売却される広島県内の物件概要
府中市と三原市の物件が対象
日本郵便株式会社は、遊休不動産の売却を目的とした一般競争入札を公告しました。入札件名は「旧大津社宅ほか3件の売却」で、この中に広島県内の2つの物件が含まれています。
一つ目は旧府中高木社宅(府中市高木町字下樋掛497他)です。これは公簿面積991.00㎡の宅地であり、建物は鉄筋コンクリート造陸屋根4階建て(延べ床面積1,016.68㎡)で、築年月は平成7年3月27日です。この物件の最低売却価格は1,080,000円です。

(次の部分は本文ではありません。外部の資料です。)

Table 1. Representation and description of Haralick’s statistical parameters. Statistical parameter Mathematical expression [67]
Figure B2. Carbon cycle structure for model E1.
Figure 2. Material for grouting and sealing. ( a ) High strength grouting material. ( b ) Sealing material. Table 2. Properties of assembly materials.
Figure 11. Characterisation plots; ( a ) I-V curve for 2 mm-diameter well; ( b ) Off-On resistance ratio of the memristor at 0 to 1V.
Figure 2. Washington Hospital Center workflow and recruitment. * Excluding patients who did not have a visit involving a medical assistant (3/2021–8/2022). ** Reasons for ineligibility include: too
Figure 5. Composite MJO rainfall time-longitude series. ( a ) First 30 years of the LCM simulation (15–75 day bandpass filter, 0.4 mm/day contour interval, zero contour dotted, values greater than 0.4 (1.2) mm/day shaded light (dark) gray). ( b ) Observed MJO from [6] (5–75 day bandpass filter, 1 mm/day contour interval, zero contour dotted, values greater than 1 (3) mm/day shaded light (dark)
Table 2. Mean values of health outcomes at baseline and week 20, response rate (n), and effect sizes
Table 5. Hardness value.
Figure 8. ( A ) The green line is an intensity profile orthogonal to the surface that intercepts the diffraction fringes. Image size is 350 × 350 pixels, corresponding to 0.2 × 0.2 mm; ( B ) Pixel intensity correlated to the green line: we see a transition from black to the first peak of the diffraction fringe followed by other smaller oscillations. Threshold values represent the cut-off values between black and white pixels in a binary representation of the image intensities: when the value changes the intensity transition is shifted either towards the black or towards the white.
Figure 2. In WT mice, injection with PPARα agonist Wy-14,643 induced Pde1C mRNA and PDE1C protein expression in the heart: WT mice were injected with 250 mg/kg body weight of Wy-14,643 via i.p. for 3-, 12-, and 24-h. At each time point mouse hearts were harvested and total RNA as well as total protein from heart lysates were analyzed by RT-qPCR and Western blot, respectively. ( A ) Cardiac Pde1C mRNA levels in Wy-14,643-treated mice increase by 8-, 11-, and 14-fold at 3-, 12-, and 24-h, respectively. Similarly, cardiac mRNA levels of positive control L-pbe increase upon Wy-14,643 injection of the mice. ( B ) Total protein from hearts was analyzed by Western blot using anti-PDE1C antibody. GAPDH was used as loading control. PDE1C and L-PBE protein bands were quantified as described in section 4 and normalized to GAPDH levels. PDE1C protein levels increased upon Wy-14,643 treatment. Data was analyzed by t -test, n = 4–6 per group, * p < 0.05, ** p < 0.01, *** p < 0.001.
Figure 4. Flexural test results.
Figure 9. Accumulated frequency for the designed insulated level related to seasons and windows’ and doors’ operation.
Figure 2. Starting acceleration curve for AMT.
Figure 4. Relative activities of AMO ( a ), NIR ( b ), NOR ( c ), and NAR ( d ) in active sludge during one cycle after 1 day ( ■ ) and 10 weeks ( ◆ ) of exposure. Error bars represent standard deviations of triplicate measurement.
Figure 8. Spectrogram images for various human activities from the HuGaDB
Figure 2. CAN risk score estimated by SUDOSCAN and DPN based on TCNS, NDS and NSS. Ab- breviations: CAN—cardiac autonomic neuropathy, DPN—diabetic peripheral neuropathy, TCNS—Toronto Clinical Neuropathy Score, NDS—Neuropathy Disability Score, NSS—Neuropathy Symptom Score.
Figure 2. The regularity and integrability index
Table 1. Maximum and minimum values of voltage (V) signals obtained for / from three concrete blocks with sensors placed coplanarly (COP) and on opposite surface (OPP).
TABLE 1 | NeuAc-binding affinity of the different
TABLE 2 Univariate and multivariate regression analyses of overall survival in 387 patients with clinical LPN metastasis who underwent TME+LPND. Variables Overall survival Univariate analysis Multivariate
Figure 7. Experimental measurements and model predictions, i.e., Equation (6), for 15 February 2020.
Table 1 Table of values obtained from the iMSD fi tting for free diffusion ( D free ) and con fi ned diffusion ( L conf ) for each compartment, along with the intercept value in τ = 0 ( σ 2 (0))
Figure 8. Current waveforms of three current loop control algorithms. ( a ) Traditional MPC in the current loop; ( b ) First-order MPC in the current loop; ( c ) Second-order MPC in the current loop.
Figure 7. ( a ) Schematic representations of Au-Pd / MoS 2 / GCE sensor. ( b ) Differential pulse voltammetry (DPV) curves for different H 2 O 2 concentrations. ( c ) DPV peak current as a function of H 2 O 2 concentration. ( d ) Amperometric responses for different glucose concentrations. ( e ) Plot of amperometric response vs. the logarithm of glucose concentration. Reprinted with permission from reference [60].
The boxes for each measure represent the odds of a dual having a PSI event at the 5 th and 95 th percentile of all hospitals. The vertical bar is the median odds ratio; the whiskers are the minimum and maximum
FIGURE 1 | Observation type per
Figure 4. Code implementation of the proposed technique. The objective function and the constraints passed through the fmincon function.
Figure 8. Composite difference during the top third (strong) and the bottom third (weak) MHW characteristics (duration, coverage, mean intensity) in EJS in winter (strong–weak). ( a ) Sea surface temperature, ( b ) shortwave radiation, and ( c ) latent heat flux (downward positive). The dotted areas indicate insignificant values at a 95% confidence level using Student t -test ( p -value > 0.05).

二つ目は旧糸崎郵便局(一部)(三原市糸崎五丁目2841-2)です。これは公簿面積412.19㎡の宅地であり、建物は付属しない更地となっています。この物件の最低売却価格は14,600,000円です。
入札参加の手続きとスケジュール
競争入札の主な日程と取引条件
入札公告日は2025年10月1日です。入札参加資格確認申込の受付期間は2025年10月1日(水)から10月22日(水)までの土日祝日を除く毎日、午前10時から午後5時までとなっています。
広島県内の現地説明会は、旧府中高木社宅が11月13日午前に、旧糸崎郵便局(一部)が11月14日午前に開催される予定です。入札書は一般書留郵便でのみ受け付けられ、締切は2025年12月1日(月)必着です。開札は2025年12月2日(火)に行われます。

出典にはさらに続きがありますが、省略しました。